# WHAT IS NEEDED
Where the word "worn" occurs in a line of the listing, please copy the line.

= = = =

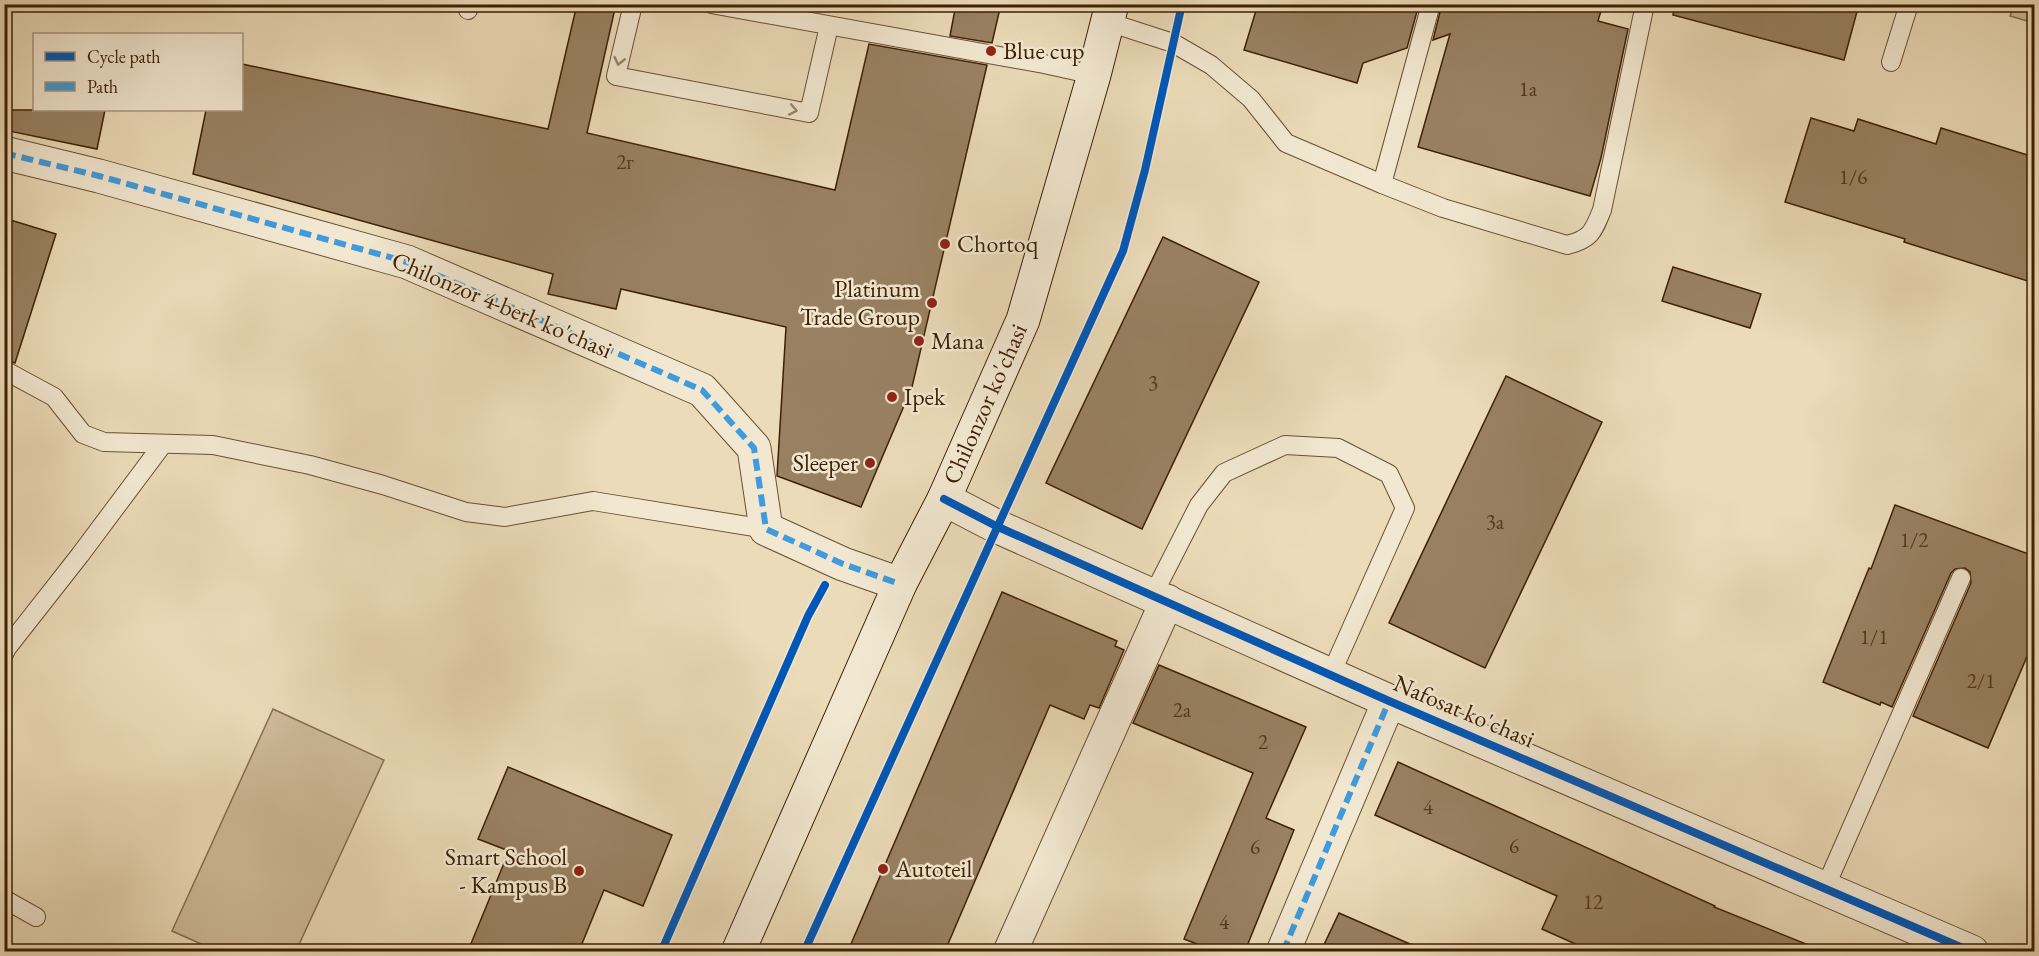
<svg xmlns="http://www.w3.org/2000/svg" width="2039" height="956" font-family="'EB Garamond',serif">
	<rect width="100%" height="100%" fill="#ebdbb8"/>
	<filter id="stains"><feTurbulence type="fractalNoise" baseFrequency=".00333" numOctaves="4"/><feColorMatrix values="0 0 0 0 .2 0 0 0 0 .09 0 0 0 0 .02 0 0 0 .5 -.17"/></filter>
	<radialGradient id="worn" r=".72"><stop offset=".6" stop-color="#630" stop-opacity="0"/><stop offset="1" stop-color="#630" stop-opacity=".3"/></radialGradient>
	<!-- green -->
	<g fill="#cebb9a" stroke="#866e50" stroke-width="1.5">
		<polygon points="2014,4 2034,5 2034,23 2010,16"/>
		<polygon points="273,709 384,760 296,951 217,951 172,931"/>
	</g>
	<!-- building -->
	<g fill="#988162" stroke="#3e2005" stroke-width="1.5">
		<polygon points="577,4 616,4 587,133 835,190 869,44 987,65 912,387 861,507 777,476 786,327 621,289 616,309 548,294 553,274 193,174 206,110 242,110 242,64 548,129"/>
		<polygon points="956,4 1001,4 992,43 950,36"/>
		<polygon points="1258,4 1419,4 1407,48 1363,63 1357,83 1244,50"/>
		<polygon points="1442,4 1603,4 1598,21 1628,29 1601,158 1590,196 1418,147 1450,34 1433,40"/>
		<polygon points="1675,4 1859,4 1844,60 1673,15"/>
		<polygon points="4,110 105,110 97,149 4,130"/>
		<polygon points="1811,118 1854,131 1858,119 1936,144 1941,128 2034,157 2034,283 1904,242 1905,239 1785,202"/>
		<polygon points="4,218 56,234 15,363 4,359"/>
		<polygon points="1163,237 1259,282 1142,529 1046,483"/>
		<polygon points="1673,267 1761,294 1750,328 1662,301"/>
		<polygon points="1506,376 1602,422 1485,668 1389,623"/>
		<polygon points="1895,505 2034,556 2034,640 1988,748 1913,716 1971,583 1970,572 1965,568 1955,569 1951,573 1892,707 1881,702 1880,705 1823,682 1869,568 1871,569"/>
		<polygon points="1002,592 1117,641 1115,646 1124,650 1099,708 1090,705 1084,719 1050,705 945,951 848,951"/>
		<polygon points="1159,665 1306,727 1266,818 1294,830 1245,951 1215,951 1184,939 1253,773 1133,723"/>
		<polygon points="1398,762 1715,906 1714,907 1821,950 1820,951 1591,951 1542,929 1557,896 1375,815"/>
		<polygon points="508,767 672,835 643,906 604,890 579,951 468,951 509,851 478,839"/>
		<polygon points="1339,913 1426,951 1321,951"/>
	</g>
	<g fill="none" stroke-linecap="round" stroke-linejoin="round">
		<defs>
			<g id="lane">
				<polyline points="633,4 616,76 809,113 829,26"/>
				<polyline points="711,4 1044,64 1094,75"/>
				<polyline points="468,10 469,4"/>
				<path d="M1108 22 1173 43 1211 65 1251 99 1286 143 1382 184 1443 208 1567 245C1591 239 1593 232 1602 210L1645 4"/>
				<polyline points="1891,62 1909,4"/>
				<polyline points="1382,184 1431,4"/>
				<polyline points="4,370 54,397 83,434 104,442 213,445 310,465 383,485 466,512 505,517 593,501 766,529"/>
				<polyline points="1153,595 1199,505 1224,473 1285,445 1338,448 1389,474 1405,508 1331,674"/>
				<polyline points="4,654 7,648 80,555 163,444"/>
				<polyline points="1825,888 1961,578"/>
				<polyline points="4,899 36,917"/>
			</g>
			<g id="street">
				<polyline points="4,153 99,176 407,262 702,390 754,448 766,529 843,564 900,584"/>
				<polyline points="944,499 996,526 1389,701 1972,952"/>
				<polyline points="1010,952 1167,601"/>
				<polyline points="1283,952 1389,701"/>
			</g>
			<polyline id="secondary" points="738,952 900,584 944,499 1023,320 1094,75 1112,4"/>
		</defs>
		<!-- lane casing -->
		<use href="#lane" stroke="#694f32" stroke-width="20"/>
		<!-- street casing -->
		<use href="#street" stroke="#694f32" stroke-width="35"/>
		<!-- secondary casing -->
		<use href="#secondary" stroke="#3e2005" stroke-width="35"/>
		<!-- lane -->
		<use href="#lane" stroke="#f2e8d1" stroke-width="18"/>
		<!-- street -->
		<use href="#street" stroke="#f2e8d1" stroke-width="33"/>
		<!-- secondary -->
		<use href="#secondary" stroke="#f2e8d1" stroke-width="33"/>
		<!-- quiet -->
		<g stroke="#3f9bdd" stroke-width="6" stroke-dasharray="12 6" stroke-linecap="butt">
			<polyline points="4,153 99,176 407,262 702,390 754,448 766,529 843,564 900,584"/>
			<polyline points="1283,952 1389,701"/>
		</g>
		<defs>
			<g id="cycleway">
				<polyline points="944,499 996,526 1389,701 1972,952"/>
				<polyline points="661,952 808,616 825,585"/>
				<polyline points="804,952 1123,251 1145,170 1182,4"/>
			</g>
		</defs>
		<!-- cycleway casing -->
		<use href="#cycleway" stroke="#f2e8d1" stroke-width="11"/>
		<!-- cycleway -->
		<use href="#cycleway" stroke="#0057b8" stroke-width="8"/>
	</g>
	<!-- one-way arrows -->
	<defs><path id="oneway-chevron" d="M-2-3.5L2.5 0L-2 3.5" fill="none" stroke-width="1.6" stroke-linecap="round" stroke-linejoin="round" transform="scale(1.5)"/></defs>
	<g stroke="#98846b">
		<use href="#oneway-chevron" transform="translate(619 61) rotate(103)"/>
		<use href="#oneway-chevron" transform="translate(793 110) rotate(11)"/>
	</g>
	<!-- markers -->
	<g fill="#8f2418" stroke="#f2e8d1" stroke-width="2">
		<circle cx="991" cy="51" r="6"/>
		<circle cx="945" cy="244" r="6"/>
		<circle cx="932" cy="303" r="6"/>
		<circle cx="919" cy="341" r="6"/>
		<circle cx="892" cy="397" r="6"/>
		<circle cx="870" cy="463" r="6"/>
		<circle cx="883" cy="869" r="6"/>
		<circle cx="579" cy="871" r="6"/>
	</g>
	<g text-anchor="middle" stroke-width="5" stroke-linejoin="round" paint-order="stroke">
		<!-- number labels -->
		<g font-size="21" fill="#54381c">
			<text x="1528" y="96">1a</text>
			<text x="625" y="169">2г</text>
			<text x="1853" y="184">1/6</text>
			<text x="1153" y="390">3</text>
			<text x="1495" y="529">3a</text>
			<text x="1914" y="547">1/2</text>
			<text x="1874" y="644">1/1</text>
			<text x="1981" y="688">2/1</text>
			<text x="1182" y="717">2а</text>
			<text x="1263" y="749">2</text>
			<text x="1428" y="814">4</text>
			<text x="1514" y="853">6</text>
			<text x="1255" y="854">6</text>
			<text x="1593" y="909">12</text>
			<text x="1224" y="929">4</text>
		</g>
		<!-- poi labels -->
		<g font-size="24" fill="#3e2005" stroke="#f2e8d1" text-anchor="start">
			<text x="1003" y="59">Blue cup</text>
			<text x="957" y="252">Chortoq</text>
			<text x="920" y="297" text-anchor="end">Platinum<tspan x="920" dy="28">Trade Group</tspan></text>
			<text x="931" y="349">Mana</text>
			<text x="904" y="405">Ipek</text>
			<text x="858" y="471" text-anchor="end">Sleeper</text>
			<text x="567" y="865" text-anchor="end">Smart School<tspan x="567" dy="28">- Kampus B</tspan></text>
			<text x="895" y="877">Autoteil</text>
		</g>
		<!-- street labels -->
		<g font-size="24" fill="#3e2005" stroke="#f2e8d1">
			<text transform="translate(502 305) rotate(23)" y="8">Chilonzor 4-berk ko'chasi</text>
			<text transform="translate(985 404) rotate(-66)" y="8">Chilonzor ko'chasi</text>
			<text transform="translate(1464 711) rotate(23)" y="8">Nafosat ko'chasi</text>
		</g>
	</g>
	<!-- margin -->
	<rect width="2039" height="956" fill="none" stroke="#ebdbb8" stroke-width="24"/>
	<rect x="6" y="6" width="2027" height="944" fill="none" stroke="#3e2005" stroke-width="3"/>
	<rect x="12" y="12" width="2015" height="932" fill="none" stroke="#3e2005" stroke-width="1.5"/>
	<!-- legend -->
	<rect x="33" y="33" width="210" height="78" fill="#f2e8d1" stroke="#aa987f" stroke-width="1.5"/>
	<rect x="45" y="52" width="30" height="9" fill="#0057b8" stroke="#aa987f" stroke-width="1.5"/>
	<text x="87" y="63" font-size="18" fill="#3e2005">Cycle path</text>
	<rect x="45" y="82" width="30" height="9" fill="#3f9bdd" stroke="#aa987f" stroke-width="1.5"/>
	<text x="87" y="93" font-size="18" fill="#3e2005">Path</text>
	<rect width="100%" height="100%" filter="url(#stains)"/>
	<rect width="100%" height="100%" fill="url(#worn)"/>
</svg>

= = = =

# YOUR RESPONSE
	<radialGradient id="worn" r=".72"><stop offset=".6" stop-color="#630" stop-opacity="0"/><stop offset="1" stop-color="#630" stop-opacity=".3"/></radialGradient>
	<rect width="100%" height="100%" fill="url(#worn)"/>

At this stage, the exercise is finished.